Tech Companies Say Abstract Ideas Do Not Deserve Patents
Can an idea be patented? Google, Facebook and six other tech companies say no. They filed an amicus brief in court Dec. 7, stating that abstract ideas that can be accomplished “on a computer,” or “over the Internet,” do not deserve patents. The brief asks courts to reject lawsuits that are based on patents for ambiguous concepts rather than specific applications because they increase costs and impede advancement.
An amicus curiae brief allows parties outside of a court case to provide information that might assist a court in making its decision. The Dec. 7 brief was also cosigned by Zynga, Dell, Intuit, Homeaway, Rackspace and Red Hat. The brief offers information to the US Court of Appeals in the case of CLS vs Alice. In the suit, CLS claims Alice’s patents for the vague concept of financial intermediation within a computer are not valid. The court originally rules Alice’s patents were valid and could be used to counter-sue CLS for infringement.
The companies filing the amicus hope to convince the court that the issue, if allowed to pursue, could place the tech industry in great danger.

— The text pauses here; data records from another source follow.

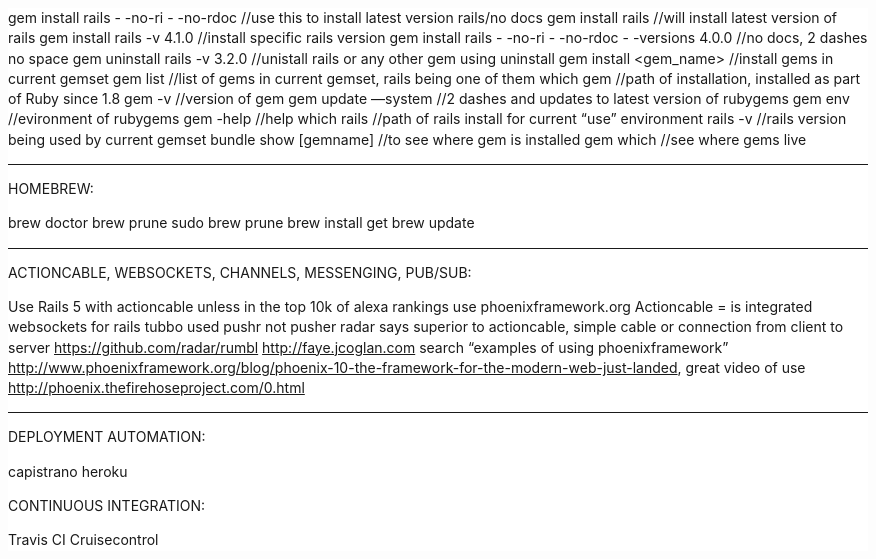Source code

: gem install rails - -no-ri - -no-rdoc	//use this to install latest version rails/no docs
gem install rails			//will install latest version of rails
gem install rails -v 4.1.0		//install specific rails version
gem install rails - -no-ri - -no-rdoc - -versions 4.0.0	//no docs, 2 dashes no space
gem uninstall rails -v 3.2.0		//unistall rails or any other gem using uninstall
gem install <gem_name>	//install gems in current gemset
gem list		//list of gems in current gemset, rails being one of them
which gem		//path of installation, installed as part of Ruby since 1.8
gem -v			//version of gem
gem update —system	//2 dashes and updates to latest version of rubygems
gem env			//evironment of rubygems
gem -help		//help 
which rails		//path of rails install for current “use” environment
rails -v		//rails version being used by current gemset
bundle show [gemname]   //to see where gem is installed
gem which 		//see where gems live

__________________________________________________________________________________________

HOMEBREW:

brew doctor
brew prune
sudo brew prune
brew install get
brew update

__________________________________________________________________________________________

ACTIONCABLE, WEBSOCKETS, CHANNELS, MESSENGING, PUB/SUB:

Use Rails 5 with actioncable unless in the top 10k of alexa rankings use phoenixframework.org
Actioncable = is integrated websockets for rails
tubbo used pushr not pusher
radar says superior to actioncable, simple cable or connection from client to server
https://github.com/radar/rumbl
http://faye.jcoglan.com
search “examples of using phoenixframework”
http://www.phoenixframework.org/blog/phoenix-10-the-framework-for-the-modern-web-just-landed, great video of use
http://phoenix.thefirehoseproject.com/0.html


__________________________________________________________________________________________


DEPLOYMENT AUTOMATION:

capistrano
heroku


CONTINUOUS INTEGRATION:

Travis CI
Cruisecontrol
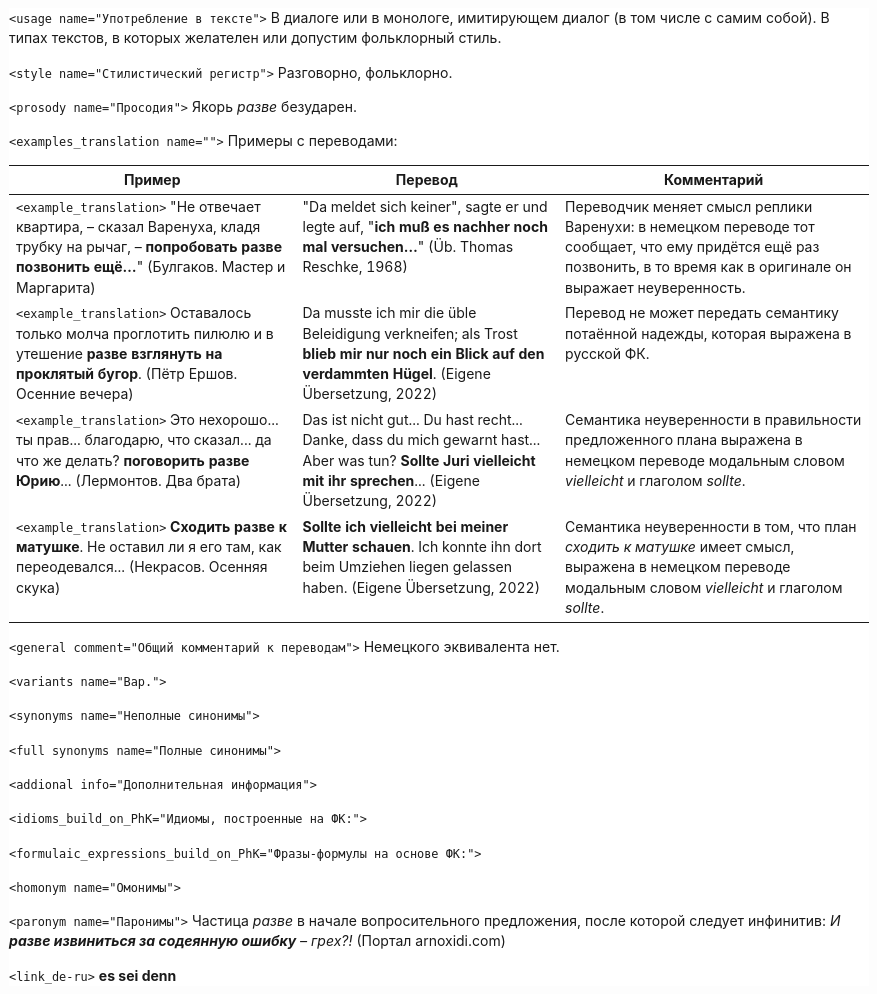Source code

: `<usage name="Употребление в тексте">` В диалоге или в монологе, имитирующем диалог (в том числе с самим собой). В типах текстов, в которых желателен или допустим фольклорный стиль.  

`<style name="Стилистический регистр">` Разговорно, фольклорно.

`<prosody name="Просодия">` Якорь _разве_ безударен.  

`<examples_translation name="">` Примеры с переводами: 

 Пример | Перевод | Комментарий
--- | --- | ---
`<example_translation>` "Не отвечает квартира, – сказал Варенуха, кладя трубку на рычаг, – **попробовать разве позвонить ещё…**" (Булгаков. Мастер и Маргарита) | "Da meldet sich keiner", sagte er und legte auf, "**ich muß es nachher noch mal versuchen…**" (Üb. Thomas Reschke, 1968) | Переводчик меняет смысл реплики Варенухи: в немецком переводе тот сообщает, что ему придётся ещё раз позвонить, в то время как в оригинале он выражает неуверенность. 
`<example_translation>` Оставалось только молча проглотить пилюлю и в утешение **разве взглянуть на проклятый бугор**. (Пётр Ершов. Осенние вечера) | Da musste ich mir die üble Beleidigung verkneifen; als Trost **blieb mir nur noch ein Blick auf den verdammten Hügel**. (Eigene Übersetzung, 2022) |  Перевод не может передать семантику потаённой надежды, которая выражена в русской ФК.
`<example_translation>` Это нехорошо... ты прав... благодарю, что сказал... да что же делать? **поговорить разве Юрию**... (Лермонтов. Два брата) | Das ist nicht gut... Du hast recht... Danke, dass du mich gewarnt hast... Aber was tun? **Sollte Juri vielleicht mit ihr sprechen**... (Eigene Übersetzung, 2022)  | Семантика неуверенности в правильности предложенного плана выражена в немецком переводе модальным словом _vielleicht_ и глаголом _sollte_.
`<example_translation>` **Сходить разве к матушке**. Не оставил ли я его там, как переодевался... (Некрасов. Осенняя скука) | **Sollte ich vielleicht bei meiner Mutter schauen**. Ich konnte ihn dort beim Umziehen liegen gelassen haben. (Eigene Übersetzung, 2022) | Семантика неуверенности в том, что план _сходить к матушке_ имеет смысл, выражена в немецком переводе модальным словом _vielleicht_ и глаголом _sollte_.
   

`<general comment="Общий комментарий к переводам">` Немецкого эквивалента нет.


`<variants name="Вар.">` 

`<synonyms name="Неполные синонимы">` 

`<full synonyms name="Полные синонимы">`

`<addional info="Дополнительная информация">`

`<idioms_build_on_PhK="Идиомы, построенные на ФК:">`

`<formulaic_expressions_build_on_PhK="Фразы-формулы на основе ФК:">`
 
`<homonym name="Омонимы">` 

`<paronym name="Паронимы">` Частица _разве_ в начале вопросительного предложения, после которой следует инфинитив: _И **разве извиниться за содеянную ошибку** – грех?!_ (Портал arnoxidi.com)

`<link_de-ru>`  **es sei denn**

“Many computer-related patent claims just describe an abstract idea at a high level of generality and say to perform it on a computer or over the Internet. Such barebones claims grant exclusive rights over the abstract idea itself, with no limit on how the idea is implemented. Granting patent protection for such claims would impair, not promote, innovation by conferring exclusive rights on those who have not meaningfully innovated, and thereby penalizing those that do later innovate by blocking or taxing their applications of the abstract idea…The abstractness of computer-related patents bears much of the blame for the extraordinarily high litigation and settlement costs associated with such patents. It is, therefore, imperative that courts enforce Section 101′ s “screening” function (Mayo, 132 S. Ct. at 1303) early in most cases, to save defendants and the courts from the unnecessary expense of fully litigating or settling cases- like this one that should be dismissed at the outset.”
The companies wrapped up their argument by explaining what, in fact, would qualify for a patent—applying an idea into a workable concept.
“It is easy to think of abstract ideas about what a computer or website should do, but the difficult, valuable, and often groundbreaking part of online innovation comes next: Designing, analyzing, building, and deploying the interface, software, and hardware to implement that idea in a way that is useful in daily life. Simply put, ideas are much easier to come by than working implementations.”